## TASK INSTRUCTIONS:
Reproduce the part of the passage on jurisdiction over residential building work that falls between "59 While it" and "the claim arises.", inclusive.

59 While it may be relevant to refer to any contractual arrangement between the parties to determine what services were to be supplied, the mere fact that the contract includes a commitment to construct a dwelling will not, of itself, be enough to attract jurisdiction. As I have observed, the touchstone for jurisdiction depends upon the services supplied from which the claim arises.
60 I do not consider that the words "supplied for or in connection with" the carrying out of residential building work, can properly be regarded as extending jurisdiction to claims that arise in relation to services that were supplied in relation to feasibility, design, procurement of approvals, and similar preliminary work, prior to the commencement of building. The legislative intent, in my view, was to regulate the building or construction phase and those services which are directly supplied for or in connection with its performance.

## ENTRIES SHOWN:
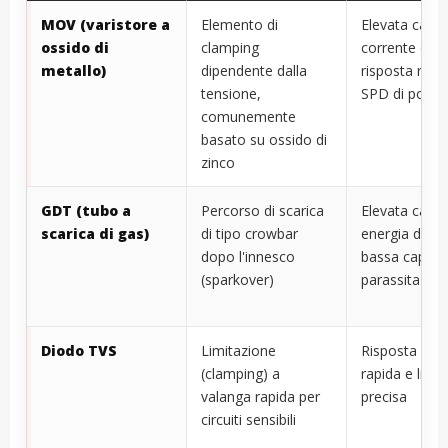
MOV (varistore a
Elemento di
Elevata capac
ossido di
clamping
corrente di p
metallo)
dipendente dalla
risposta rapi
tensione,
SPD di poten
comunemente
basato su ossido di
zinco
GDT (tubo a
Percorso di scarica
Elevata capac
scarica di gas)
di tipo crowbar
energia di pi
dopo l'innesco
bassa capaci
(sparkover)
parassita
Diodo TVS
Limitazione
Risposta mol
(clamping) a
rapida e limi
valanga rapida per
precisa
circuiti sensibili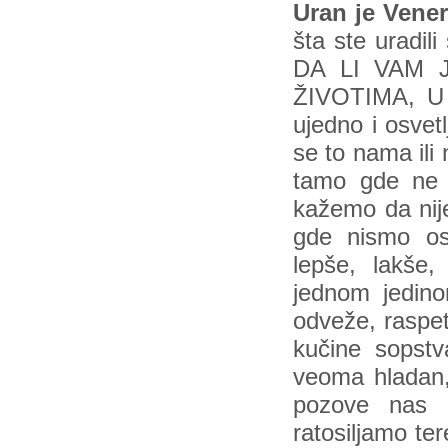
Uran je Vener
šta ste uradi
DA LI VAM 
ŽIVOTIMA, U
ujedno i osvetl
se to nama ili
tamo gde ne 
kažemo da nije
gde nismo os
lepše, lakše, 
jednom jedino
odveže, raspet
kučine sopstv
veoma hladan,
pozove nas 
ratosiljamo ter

## SOLUTION FOR THIS TASK:
59 While it may be relevant to refer to any contractual arrangement between the parties to determine what services were to be supplied, the mere fact that the contract includes a commitment to construct a dwelling will not, of itself, be enough to attract jurisdiction. As I have observed, the touchstone for jurisdiction depends upon the services supplied from which the claim arises.